Текст упражнения =>
• • • • • • •
Donate

Путешествие и познание мира

Галанин Рустам19/11/18 00:401.3K🔥

Мы странствуем не из любви к странствиям, насколько я знаю…Можно быть мудаками, но не до такой же степени.

С. Беккет

Когда я читаю книгу, которая меня восхищает, замечательную книгу или когда слушаю музыку, которую нахожу великолепной, я чувствую, что вхожу в состояние…Путешествие никогда не даст таких эмоций.

Ж. Делез

И я там был, и я там в снег блевал

И. Бродский


***

Допустим, что существует как минимум два способа познания мира — экстенсивный и интенсивный, или, как учил Спиноза, мышление и протяженность (res cogitans и res extensa). Говоря о путешествии как способе познания мира, все же следует его отнести, как кажется, к протяженности, а учитывая современные способы перемещения — к преодолению протяженности, неизбежно связанной с пространством.

Протяженный способ познания мира ассоциируется в первую очередь с самолетом и хабом, откуда эти блестящие машины наводняют собой все мыслимые и немыслимые уголки ойкумены. Такой способ познания — скоростной, позволяет сменяться картинке максимально возможное количество раз за минимально вложенное время, такой способ познания превалирует в сознании молодежи (и не только), модерируемом т.н. клиповым мышлением, связанным не только с иконическим поворотом (iconic turn) в науках о культуре (Cf. Дорис Бахман-Медик. Культурные повороты. Сс. 394-454), но и с гораздо более примитивными причинами: да просто читать западло.

Разумеется, это очень приятно за свой месячный холидей увидеть и развалины Хараппы, и Мачу Пикчу, и Святой Иерусалим, и обелиски Карнака, и опиться граппой с эспрессо, сидя в венецианском Лидо, — кто же с этим поспорит. Но что дает такой способ познания, кроме «смены ощущений»? «Смена» специально взята в кавычки, ибо набор ощущений, в общем и целом, у хомо сапиенс предельно ограничен, в отличие от доставляемого современной технологией разнообразия образов. — Образов тьма, а ощущений-то, собственно, вызываемых ими, лишь два — удовольствие и неудовольствие.
• • • • • • •
Подборка материала =>
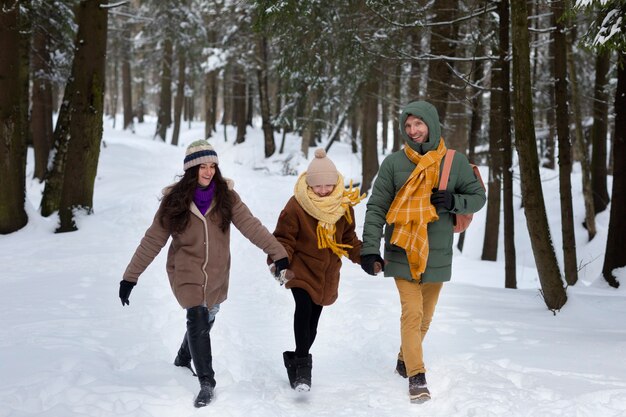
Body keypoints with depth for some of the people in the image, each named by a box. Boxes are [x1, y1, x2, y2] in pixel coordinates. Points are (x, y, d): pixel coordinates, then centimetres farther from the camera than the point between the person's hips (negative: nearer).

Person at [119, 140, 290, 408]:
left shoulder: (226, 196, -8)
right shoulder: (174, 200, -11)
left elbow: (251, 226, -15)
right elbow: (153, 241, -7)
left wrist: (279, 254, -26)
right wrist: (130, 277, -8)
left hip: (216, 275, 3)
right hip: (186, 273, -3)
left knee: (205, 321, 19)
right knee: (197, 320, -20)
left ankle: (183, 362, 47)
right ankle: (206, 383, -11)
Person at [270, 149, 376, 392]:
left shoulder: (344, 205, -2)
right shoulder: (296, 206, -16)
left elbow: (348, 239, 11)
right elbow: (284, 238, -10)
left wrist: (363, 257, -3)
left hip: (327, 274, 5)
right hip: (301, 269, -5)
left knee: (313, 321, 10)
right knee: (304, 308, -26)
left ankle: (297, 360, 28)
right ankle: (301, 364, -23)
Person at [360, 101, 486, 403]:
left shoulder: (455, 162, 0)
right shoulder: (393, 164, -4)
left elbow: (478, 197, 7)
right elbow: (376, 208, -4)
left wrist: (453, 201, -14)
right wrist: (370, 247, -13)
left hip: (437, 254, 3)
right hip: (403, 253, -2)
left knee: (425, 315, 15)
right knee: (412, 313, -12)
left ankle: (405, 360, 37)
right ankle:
• • • • • • •
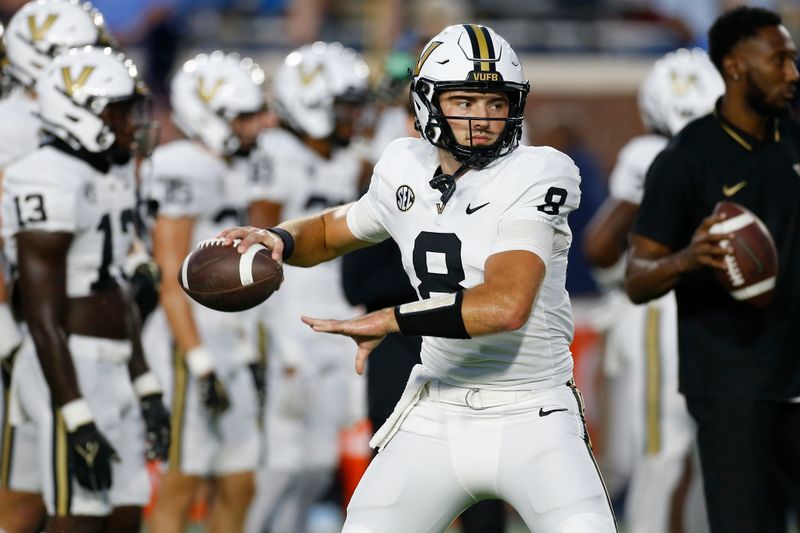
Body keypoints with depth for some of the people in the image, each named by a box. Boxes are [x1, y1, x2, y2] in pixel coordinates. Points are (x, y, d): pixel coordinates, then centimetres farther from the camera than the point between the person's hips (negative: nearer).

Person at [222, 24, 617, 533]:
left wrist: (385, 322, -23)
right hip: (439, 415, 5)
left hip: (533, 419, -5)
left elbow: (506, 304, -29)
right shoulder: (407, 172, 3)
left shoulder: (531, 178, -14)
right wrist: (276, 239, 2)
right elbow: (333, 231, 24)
• • • • • • •
Задание => Перепишите отрывок текста о путешествии от "Протяженный способ познания" до "да просто читать западло.", поменяв "самолетом" на "поездом".

Ожидаемый результат =>
Протяженный способ познания мира ассоциируется в первую очередь с поездом и хабом, откуда эти блестящие машины наводняют собой все мыслимые и немыслимые уголки ойкумены. Такой способ познания — скоростной, позволяет сменяться картинке максимально возможное количество раз за минимально вложенное время, такой способ познания превалирует в сознании молодежи (и не только), модерируемом т.н. клиповым мышлением, связанным не только с иконическим поворотом (iconic turn) в науках о культуре (Cf. Дорис Бахман-Медик. Культурные повороты. Сс. 394-454), но и с гораздо более примитивными причинами: да просто читать западло.